The wedding was a small event at the home of a family friend. The groom was resplendent in a full dress Marine uniform, sharp red strips down his dark pants, black jacket with gold buttons and a raft of medals across his chest, a white cap tilted on his forehead, and a sword handing from his belt. His bride was several months pregnant in an elegant little black dress. Their eyes never left one another as the ceremony proceeded.
After the wedding there were refreshments and relaxed, cheerful chatter among the guests. I knew no one other than the groom and his parents. As the crowd dispersed, my former student motioned me over to meet his bride and tell me his story.
He’d managed to graduate from high school by the skin of his mother’s teeth, but college sounded like more annoying homework to him, so he bumped aimlessly through a couple of jobs. At some point, he saw a Marine poster, and it fired his imagination. That’s what he wanted. Something that mattered.

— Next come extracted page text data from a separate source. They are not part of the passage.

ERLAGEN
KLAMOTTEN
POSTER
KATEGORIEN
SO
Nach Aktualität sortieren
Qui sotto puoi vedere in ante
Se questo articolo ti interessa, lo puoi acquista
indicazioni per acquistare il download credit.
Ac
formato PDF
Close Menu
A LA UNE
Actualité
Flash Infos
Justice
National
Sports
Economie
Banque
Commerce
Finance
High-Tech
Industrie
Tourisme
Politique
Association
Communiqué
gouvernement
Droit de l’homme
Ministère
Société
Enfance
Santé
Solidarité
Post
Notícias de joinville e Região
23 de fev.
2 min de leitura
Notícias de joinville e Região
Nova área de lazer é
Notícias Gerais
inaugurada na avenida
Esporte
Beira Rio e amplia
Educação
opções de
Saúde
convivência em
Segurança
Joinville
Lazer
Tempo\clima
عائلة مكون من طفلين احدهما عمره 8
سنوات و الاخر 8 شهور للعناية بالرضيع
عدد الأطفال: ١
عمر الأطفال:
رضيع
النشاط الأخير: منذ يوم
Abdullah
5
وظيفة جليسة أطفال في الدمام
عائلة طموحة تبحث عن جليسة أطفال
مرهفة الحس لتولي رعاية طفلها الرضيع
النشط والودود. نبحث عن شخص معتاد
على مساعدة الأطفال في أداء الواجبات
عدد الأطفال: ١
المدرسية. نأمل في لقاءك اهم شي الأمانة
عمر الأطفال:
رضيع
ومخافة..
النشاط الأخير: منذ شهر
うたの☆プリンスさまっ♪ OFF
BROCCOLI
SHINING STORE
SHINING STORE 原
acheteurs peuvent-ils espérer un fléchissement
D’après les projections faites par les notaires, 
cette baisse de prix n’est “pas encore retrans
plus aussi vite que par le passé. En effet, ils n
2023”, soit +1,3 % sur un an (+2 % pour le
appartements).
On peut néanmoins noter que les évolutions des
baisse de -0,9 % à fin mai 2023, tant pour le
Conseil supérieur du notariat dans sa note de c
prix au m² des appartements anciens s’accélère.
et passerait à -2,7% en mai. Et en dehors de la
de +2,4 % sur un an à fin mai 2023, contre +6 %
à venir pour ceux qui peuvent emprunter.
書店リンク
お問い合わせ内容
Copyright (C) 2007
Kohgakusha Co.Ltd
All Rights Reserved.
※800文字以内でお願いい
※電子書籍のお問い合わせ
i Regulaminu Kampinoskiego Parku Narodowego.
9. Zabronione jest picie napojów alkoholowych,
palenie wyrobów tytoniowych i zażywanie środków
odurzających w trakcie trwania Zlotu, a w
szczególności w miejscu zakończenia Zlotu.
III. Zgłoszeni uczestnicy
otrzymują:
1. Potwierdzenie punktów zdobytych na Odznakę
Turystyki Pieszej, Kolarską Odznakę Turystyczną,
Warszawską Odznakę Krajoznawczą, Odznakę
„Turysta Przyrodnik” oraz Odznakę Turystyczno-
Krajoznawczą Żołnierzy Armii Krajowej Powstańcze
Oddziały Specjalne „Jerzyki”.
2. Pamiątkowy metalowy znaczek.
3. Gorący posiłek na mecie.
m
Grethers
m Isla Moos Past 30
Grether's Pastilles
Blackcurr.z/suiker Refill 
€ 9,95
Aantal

He admitted to having no idea what he’d gotten into. It was tough. Really tough. Eventually he qualified as a medic and served in combat in the Middle East, earning some serious military awards along the way. When he came home, he met a girl at a little church outside the base where he was stationed in the Midwest. Now they were starting a family.
He told me that he invited me to the wedding because he remembered the many hours his mom and I spent trying to figure out how to keep him in school long enough to graduate. He wanted me to know that our time had not been wasted.
Most teachers don’t get to see the adults their students become. At the end of the year, kids walk out the door and disappear into the future. It’s easy for all of us (including parents) to forget that high school graduation is never the end of the story. It’s just the beginning. If we find the faith to give the students we care so much about a little more time for maturity, in almost every case, the best is yet to come.

“…a little more time for maturity…” – I love this so much!
Easy to forget that time + support = progress.